A newspaper released Thursday by a team of crypto researchers hopes to add to a body of work that will eventually identify “Decentralized finance (DeFi) Black-Scholes” – an equation that will allow investors and consumers to appreciate DeFi’s projects all right. and potential profit / loss metrics in popular DeFi vertices like liquidity mining.

Why is such an equation important? At first, liquidity mining is simple enough to explain: in exchange for providing liquidity to automated market makers like Uniswap, consumers are rewarded with trading fees or governing tokens, often named in APY percentages.

However, consumers suffer “imperfect losses” associated with fluctuations in demand for the trading pair, and a simple APY calculation on the user interface front is not sufficient to paint a full picture for what the gains might look like for liquidity providers.

According to research by Tarun Chitra, founder and CEO of risk analysis firm DeFi Gauntlet.Network and one of three co-authors When does the tail wag the dog? Curiosity and market making, The best way to think of liquidity mining is a complex derivative.

“Most passive investment products often have similar exposure to trivial derivatives.
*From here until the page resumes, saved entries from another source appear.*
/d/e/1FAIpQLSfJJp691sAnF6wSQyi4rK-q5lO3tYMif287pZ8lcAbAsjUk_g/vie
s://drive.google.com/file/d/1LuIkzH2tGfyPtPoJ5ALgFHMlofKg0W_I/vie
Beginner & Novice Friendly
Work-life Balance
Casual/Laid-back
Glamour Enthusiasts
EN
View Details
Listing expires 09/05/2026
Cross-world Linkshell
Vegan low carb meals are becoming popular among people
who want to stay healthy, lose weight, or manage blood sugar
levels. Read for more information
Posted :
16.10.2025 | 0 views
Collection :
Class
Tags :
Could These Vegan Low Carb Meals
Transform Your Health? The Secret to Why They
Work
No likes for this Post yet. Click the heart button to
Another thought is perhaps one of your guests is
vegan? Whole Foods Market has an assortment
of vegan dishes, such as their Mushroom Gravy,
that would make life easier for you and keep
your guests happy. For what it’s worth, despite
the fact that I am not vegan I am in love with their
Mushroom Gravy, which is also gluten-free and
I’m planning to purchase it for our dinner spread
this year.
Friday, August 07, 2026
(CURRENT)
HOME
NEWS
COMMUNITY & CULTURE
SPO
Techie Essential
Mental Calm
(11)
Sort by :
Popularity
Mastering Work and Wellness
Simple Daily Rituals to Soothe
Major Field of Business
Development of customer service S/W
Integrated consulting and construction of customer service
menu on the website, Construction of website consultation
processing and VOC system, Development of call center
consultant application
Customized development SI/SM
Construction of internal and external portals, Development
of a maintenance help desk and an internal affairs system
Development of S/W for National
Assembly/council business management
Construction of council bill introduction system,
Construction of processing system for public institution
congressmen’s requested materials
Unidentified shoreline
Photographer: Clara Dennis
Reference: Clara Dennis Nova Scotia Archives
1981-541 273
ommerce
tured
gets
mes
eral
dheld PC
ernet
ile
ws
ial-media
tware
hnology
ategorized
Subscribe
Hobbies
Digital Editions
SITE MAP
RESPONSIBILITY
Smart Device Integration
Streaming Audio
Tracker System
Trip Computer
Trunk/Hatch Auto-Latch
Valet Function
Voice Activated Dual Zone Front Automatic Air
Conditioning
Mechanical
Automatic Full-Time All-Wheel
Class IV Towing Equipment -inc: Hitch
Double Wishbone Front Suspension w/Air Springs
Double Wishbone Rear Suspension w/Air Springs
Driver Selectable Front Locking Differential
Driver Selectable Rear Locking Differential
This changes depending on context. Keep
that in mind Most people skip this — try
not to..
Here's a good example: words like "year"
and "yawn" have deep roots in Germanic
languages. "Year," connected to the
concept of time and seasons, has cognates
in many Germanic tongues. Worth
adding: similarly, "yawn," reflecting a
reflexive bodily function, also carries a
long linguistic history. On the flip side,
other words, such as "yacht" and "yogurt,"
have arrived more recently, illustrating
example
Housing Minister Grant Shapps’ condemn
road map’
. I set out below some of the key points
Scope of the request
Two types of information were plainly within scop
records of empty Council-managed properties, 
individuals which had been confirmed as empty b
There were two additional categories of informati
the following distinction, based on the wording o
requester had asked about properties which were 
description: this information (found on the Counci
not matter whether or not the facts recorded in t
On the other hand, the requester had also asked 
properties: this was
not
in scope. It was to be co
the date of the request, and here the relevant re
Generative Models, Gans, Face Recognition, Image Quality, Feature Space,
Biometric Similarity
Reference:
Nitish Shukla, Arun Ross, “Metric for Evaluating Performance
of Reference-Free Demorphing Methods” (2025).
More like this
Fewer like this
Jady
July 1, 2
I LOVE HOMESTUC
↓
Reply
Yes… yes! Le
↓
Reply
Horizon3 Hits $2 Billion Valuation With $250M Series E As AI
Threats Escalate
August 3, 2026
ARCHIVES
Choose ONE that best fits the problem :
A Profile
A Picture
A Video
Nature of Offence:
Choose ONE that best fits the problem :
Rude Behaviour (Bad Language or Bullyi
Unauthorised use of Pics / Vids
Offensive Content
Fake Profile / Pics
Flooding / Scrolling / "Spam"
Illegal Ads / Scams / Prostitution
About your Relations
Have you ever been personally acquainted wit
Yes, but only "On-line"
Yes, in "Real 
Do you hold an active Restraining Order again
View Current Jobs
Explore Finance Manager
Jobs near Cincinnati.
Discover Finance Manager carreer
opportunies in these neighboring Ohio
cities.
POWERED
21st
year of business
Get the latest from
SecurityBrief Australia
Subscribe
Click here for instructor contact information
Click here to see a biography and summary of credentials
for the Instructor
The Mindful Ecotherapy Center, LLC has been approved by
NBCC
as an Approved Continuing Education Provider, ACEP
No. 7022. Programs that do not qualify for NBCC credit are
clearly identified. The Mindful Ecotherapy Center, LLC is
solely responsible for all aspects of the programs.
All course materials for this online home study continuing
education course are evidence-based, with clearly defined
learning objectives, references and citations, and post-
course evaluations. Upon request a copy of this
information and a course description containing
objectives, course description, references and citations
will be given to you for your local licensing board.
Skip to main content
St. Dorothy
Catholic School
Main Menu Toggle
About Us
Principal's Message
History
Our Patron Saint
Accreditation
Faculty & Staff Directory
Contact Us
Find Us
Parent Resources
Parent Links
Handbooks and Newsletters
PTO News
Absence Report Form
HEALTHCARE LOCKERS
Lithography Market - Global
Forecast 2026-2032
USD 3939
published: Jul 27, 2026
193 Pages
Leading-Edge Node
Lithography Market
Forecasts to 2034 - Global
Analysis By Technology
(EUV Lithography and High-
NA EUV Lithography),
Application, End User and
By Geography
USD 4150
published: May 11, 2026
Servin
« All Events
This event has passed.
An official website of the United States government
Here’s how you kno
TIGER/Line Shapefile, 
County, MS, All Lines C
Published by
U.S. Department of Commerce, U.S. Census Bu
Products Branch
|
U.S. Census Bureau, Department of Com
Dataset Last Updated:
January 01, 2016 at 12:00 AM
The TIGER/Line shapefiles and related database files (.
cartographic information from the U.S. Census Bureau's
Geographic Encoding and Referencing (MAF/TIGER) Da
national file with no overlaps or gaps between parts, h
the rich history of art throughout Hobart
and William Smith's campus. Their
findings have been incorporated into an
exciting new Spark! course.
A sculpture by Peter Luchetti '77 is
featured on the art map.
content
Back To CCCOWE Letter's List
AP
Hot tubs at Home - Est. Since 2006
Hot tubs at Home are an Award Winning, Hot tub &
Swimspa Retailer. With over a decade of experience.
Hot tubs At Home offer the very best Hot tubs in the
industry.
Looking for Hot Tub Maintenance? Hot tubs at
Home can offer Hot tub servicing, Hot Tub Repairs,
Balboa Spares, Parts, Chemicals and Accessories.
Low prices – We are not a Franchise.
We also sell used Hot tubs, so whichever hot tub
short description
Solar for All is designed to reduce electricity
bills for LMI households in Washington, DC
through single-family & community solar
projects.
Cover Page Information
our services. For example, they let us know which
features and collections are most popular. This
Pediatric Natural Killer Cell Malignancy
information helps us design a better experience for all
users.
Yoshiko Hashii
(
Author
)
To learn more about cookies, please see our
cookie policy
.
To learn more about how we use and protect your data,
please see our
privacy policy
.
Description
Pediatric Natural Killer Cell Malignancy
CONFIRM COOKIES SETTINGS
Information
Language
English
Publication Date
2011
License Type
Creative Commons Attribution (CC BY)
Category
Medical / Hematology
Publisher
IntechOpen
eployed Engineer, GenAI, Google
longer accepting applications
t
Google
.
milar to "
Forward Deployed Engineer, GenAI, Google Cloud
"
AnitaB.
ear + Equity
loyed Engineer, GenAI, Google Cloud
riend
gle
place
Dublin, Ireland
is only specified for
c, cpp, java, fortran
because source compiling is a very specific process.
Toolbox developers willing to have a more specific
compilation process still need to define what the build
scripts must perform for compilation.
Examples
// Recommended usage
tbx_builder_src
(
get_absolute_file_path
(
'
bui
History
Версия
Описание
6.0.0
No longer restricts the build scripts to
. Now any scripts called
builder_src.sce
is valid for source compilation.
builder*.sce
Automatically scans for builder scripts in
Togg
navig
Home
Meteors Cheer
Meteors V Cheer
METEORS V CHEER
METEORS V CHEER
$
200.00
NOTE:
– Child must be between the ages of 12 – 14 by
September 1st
For example, the collapse of the ETF XIV in February 2018 (“volmageddon”) showed how some “passive” and “safe” assets have complex exposure, ”Chitra told Cointelegraph. “Liquidity providing in AMMs is not so different, although it presents a new set of risks for holders. Liquidity providers always balance fees earned (positive income) with large price movement losses (negative, imperfect loss). “

These complications have resulted in the failure of many liquidity mining projects due to over-venting (“1e9% APY is not sustainable, too many LPs and no traders”), or under-venting by developers not offering enough rewards to offsetting discontinuous losses. Ultimately, consumers and developers should “think of farming as the analogue of complex derivatives of manufacturer-take incentives on central exchanges.”

In addition, this new conceptual model can allow liquidity providers to make more sophisticated decisions, as well as more robust architectural frameworks for AMM developers.

“This paper provides a principled way for developers and designers to provide LP forms that make sense,” says Chitra. “APY only makes sense for fixed income assets (bonds), but derivative pricing makes MUCH more sense for something like liquidity provision. Hopefully this is the first in a line of numerous works trying to find the ‘Black-Scholes of DeFi.’ ”

According to Chitra, successfully identifying a DeFi that matches the Black-Scholes model could also be key to adopting a mass DeFi. Developed in the 1980s to help investors find ways to properly value stock options, Black-Scholes led to a huge boom in derivatives trading.

Although it remains to be seen whether a new model can break so cleanly through the complexities of DeFi, this paper seems to be a promising first step.